A woman so deeply scarred from abuse that she can barely make eye contact. A man who couldn’t get anyone to believe he had been raped by a woman. A child who was beaten by a parent.
Yet Carol will tell you she wouldn’t take back bearing witness to such ugliness and depravity. Only by slogging through the mess of it all did she get the privilege of seeing beautiful transformations on the other side.
“There is so much beauty in resiliency, so much beauty in survival,” said Taylor, a social justice educator with the Violence Intervention and Prevention (VIP) Center at the University of Kentucky. “I’ve been really fortunate that I’ve been able throughout my career to get to see people come through the fire better and stronger. It’s like watching a butterfly emerging from a cocoon.”
Carol, 43, witnessed many of those transformations during 20 years of work in child welfare.
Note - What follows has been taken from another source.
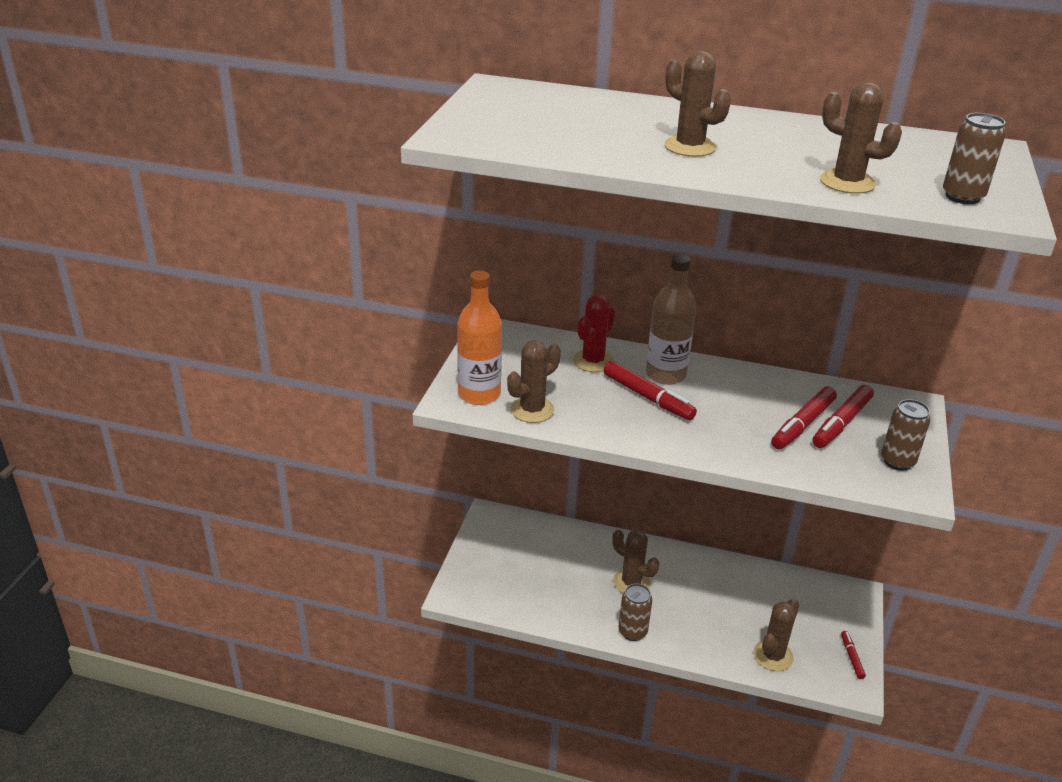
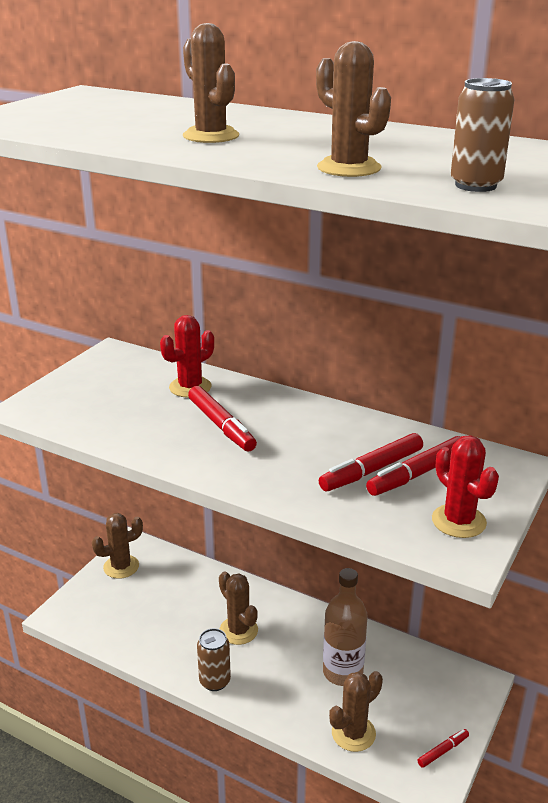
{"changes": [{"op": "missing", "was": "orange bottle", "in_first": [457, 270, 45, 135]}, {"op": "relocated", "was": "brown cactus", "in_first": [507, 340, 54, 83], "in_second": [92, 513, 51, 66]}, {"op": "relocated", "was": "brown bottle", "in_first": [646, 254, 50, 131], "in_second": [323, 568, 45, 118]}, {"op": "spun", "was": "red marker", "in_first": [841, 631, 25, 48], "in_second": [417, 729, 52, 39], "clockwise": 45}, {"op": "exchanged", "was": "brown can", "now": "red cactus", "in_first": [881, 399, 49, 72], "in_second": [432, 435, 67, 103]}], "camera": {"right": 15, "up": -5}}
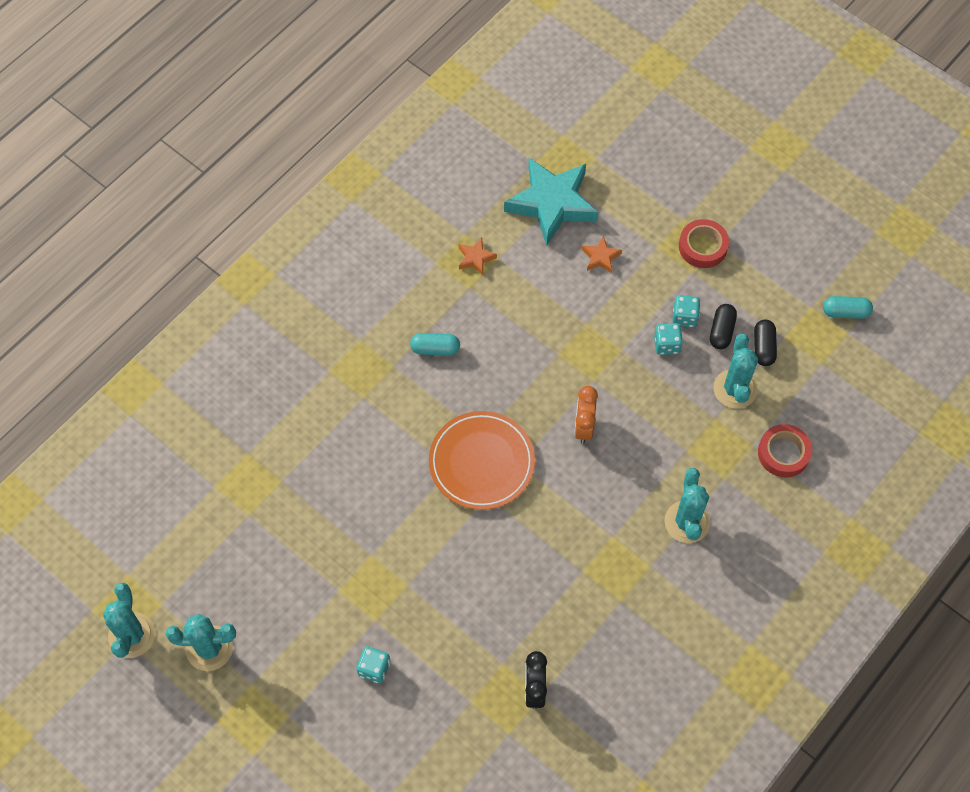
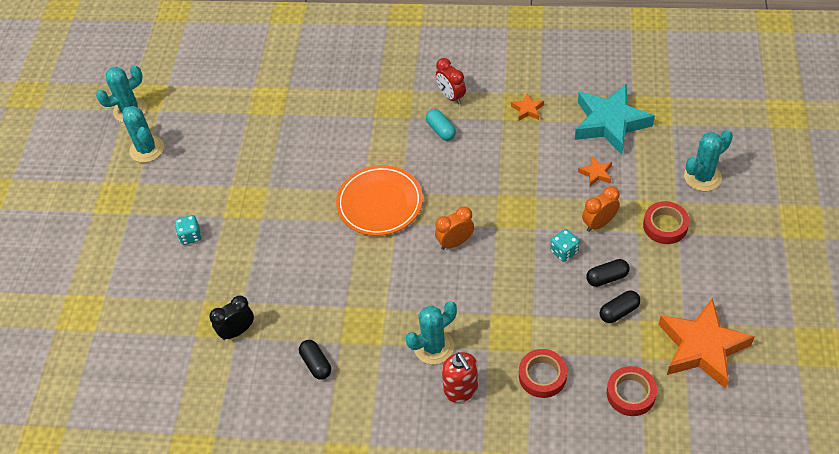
{"changes": [{"op": "missing", "was": "turquoise dice", "in_first": [672, 295, 29, 32]}, {"op": "relocated", "was": "turquoise cactus", "in_first": [713, 334, 45, 75], "in_second": [684, 130, 49, 61]}, {"op": "exchanged", "was": "turquoise capsule", "now": "orange star", "in_first": [823, 296, 50, 23], "in_second": [658, 298, 97, 91]}, {"op": "appeared", "now": "black capsule", "in_second": [299, 340, 32, 40]}, {"op": "appeared", "now": "red clock", "in_second": [436, 58, 30, 47]}, {"op": "appeared", "now": "red soap dispenser", "in_second": [442, 352, 36, 51]}, {"op": "appeared", "now": "orange clock", "in_second": [582, 186, 38, 46]}, {"op": "appeared", "now": "red tape", "in_second": [607, 366, 50, 50]}], "camera": {"right": 60, "up": -10}}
She started out as a child protection worker, “a baby snatcher” who removed children from unsafe environments and worked with parents to help situations improve so that they could get their children back.
She went on to train child protection workers, then ran an in-home parenting program and later facilitated team meetings between families in crisis and community service providers.
Changing the culture
Each post gave her valuable training for her dream job — her current role at VIP. The center works with students, staff, faculty and community partners toward the mission of eliminating the perpetration of interpersonal violence including sexual assault, partner violence and stalking.
She and her colleagues teach and counsel on healthy dating, setting boundaries, and ways to intervene in situations that appear to be headed toward violence. Carol’s primary role is to help people understand the direct connection between social justice and interpersonal violence.
“All violence is rooted in oppression, and all social justice issues — racism, homophobia, sexism, misogyny, poverty — are rooted in oppression,” Carol explained. “We try to help people understand that changing the culture and making things safer requires us to address social justice issues.”
She counsels young women of color that being a “strong black woman” doesn’t mean having to tolerate interpersonal violence. When a gay man is sexually assaulted, she balks at some people’s thinking that “he got what he deserved.”
“No one deserves to be assaulted,” Carol insists. “No one.”
Nothing in Carol’s personal background prepared her for the darkness she would encounter in her career. Parents Curry and Jean Carol of Lexington, still married and still very much in love, taught her and her four siblings how to support each other as a team and how to work hard.
Carol does her best to leave work at work. She spends her free time with wife Kim Shim and their dogs, often indulging in a guilty pleasure — watching reality TV.
“They’re all just so out there, you know,” she said. “I guess I love them because they’re just so far from being real.”
Carol’s work hasn’t deterred her from believing that at their very core people are good.
“We all start out good, and it’s the experiences along the way that can make us darker and emptier,” Carol said. “I’ve been blessed to be surrounded by some very passionate and supportive people. I feel an obligation to help someone else who doesn’t have that. If I can do that, then I will have lived an incredibly successful life.”